Packed to the Rafters is not your traditional escapist drama. To begin with episode storylines often run concurrently, so viewers keep travelling back in time to see difficult family days from the perspective of a different house member. It’s a neat tool for demonstrating that households are often dealing with more than one crisis at a time. But more importantly, the series avoids the usual selection of quirky characters and sets its sites firmly on exploring the anxieties of the middle class. Dave Rafter (Erik Thomson) struggles to reinvent himself after a late-life retrenchment and Grandad Taylor (Michael Caton) provides some career performances as a comfortably retired man coming to terms with the loss of a life-partner.

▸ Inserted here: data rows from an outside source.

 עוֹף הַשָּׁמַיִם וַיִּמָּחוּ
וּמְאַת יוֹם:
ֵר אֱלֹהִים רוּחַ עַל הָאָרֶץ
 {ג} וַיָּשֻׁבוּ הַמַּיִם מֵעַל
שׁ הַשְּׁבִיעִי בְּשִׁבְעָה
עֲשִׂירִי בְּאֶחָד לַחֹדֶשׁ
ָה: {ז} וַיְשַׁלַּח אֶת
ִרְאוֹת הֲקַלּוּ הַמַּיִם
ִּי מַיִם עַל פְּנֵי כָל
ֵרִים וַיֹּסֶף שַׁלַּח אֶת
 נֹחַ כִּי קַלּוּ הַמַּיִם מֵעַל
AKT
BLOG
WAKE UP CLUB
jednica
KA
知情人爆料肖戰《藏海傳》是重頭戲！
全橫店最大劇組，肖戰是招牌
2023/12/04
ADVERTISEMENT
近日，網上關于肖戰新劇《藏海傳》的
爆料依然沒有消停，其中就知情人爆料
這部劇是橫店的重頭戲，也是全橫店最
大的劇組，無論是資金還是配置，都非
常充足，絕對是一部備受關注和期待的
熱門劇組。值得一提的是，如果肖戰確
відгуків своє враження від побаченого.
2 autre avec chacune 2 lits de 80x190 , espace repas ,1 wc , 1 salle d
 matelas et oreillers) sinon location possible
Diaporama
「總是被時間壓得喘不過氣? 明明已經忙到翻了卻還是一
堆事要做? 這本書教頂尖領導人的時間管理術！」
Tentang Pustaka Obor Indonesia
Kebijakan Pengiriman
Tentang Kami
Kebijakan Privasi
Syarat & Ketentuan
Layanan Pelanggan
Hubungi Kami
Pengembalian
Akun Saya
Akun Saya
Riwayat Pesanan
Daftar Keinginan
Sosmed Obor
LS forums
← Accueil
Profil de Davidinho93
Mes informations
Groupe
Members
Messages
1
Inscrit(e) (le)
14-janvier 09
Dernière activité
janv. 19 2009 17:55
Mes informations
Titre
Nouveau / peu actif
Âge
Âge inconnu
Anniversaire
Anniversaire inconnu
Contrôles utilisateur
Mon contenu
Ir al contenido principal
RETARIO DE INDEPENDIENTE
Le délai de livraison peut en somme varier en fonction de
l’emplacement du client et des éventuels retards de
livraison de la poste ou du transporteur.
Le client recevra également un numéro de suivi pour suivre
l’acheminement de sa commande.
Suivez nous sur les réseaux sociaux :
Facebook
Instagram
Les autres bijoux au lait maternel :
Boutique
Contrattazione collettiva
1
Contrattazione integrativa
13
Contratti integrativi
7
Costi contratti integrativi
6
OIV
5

However the most familiar member of the cast is the grim spectre of financial collapse that stalks the young as well as the old. It is a character that many Australians, particularly Sydneysiders have become all too familiar with. Nathan Rafter (Angus McLaren) struggles under the burden of tremendous credit card debt, and Julie Rafter (Rebecca Gibney) is kept awake at nights wondering how she will pay the mortgage now her husband has lost his job. For the Rafters and many other Australians, the golden years of financial security promised to all hard workers still seem to be somewhere over the horizon.
The Rafter family solution, though, is to pin their hopes to the power of truth. Nathan realises that the pride that keeps him maintaining the fiction of his financial success is threatening to undo his marriage. “Not telling the truth was the problem,” he tells the viewer. “It was the ticking time bomb that was threatening to blow us apart.” Julie realises that her marriage has problems when she comes to the conclusion that, “Some subjects were still off limits even with the person I normally talk to about everything.” In every episode so far the Rafters have learned that even the most humiliating truths are better than destructive deceptions, particularly self-deceptions. It is also incredibly refreshing to view a series that presents small lies as the beginnings of betrayal rather than the regrettable necessities of day-to-day life.

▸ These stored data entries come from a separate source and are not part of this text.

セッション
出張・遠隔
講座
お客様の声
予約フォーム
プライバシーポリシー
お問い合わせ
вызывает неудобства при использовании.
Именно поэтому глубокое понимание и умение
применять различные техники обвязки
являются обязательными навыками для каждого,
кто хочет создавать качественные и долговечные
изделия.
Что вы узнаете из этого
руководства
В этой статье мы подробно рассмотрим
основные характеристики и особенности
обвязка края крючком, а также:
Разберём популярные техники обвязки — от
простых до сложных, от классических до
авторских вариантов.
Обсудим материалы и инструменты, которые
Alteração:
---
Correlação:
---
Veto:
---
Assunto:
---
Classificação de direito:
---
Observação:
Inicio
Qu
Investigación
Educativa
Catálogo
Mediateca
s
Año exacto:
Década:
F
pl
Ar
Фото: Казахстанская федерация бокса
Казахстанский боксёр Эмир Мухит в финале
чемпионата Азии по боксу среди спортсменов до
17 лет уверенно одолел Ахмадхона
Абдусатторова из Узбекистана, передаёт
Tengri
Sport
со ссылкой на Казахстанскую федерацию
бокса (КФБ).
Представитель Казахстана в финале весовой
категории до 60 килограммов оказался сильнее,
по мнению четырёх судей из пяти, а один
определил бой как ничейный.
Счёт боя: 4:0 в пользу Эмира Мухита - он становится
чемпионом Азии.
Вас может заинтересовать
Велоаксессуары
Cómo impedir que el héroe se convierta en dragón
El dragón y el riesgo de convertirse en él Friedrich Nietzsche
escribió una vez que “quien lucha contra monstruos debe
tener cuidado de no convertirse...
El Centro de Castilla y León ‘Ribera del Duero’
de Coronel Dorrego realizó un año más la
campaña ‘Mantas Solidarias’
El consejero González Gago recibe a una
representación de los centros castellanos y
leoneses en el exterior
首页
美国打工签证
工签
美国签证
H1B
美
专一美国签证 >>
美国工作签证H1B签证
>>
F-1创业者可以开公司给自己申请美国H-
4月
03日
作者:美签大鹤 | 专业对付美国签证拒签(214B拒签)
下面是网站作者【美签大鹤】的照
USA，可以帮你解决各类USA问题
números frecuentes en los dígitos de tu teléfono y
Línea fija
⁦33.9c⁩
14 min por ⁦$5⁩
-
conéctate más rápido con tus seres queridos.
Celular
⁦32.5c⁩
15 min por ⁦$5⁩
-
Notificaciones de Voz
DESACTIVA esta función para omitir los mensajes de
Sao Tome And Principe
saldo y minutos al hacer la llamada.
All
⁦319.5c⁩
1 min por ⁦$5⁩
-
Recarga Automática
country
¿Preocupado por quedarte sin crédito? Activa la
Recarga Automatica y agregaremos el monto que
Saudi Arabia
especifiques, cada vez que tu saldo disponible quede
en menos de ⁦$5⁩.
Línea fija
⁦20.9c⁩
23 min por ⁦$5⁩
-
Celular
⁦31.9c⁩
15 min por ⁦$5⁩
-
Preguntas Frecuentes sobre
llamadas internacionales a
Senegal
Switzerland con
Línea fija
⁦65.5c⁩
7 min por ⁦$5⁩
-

Packed to the Rafters has its limitations – what series doesn’t? Mum and Dad Rafter seem to approve, even admire their children’s sexual explorations and the announcement that they are moving in with their partners is invariably celebrated like the news of an engagement. But for a society that has basked in the deceptive freedom of postmodernism for so long, it is good to watch a show that steadfastly presents truth as its own reward. Episodes often end with the key crisis unresolved. But the relationships remain sound because the people involved have been honest about their problems – which is, of course, the first step to dealing with them. One step is lacking though if Packed to the Rafters is going to be truly useful to modern Australia. The sort of honesty we really need is that which admits the problem, then admits that we aren’t capable of finding a solution on our own.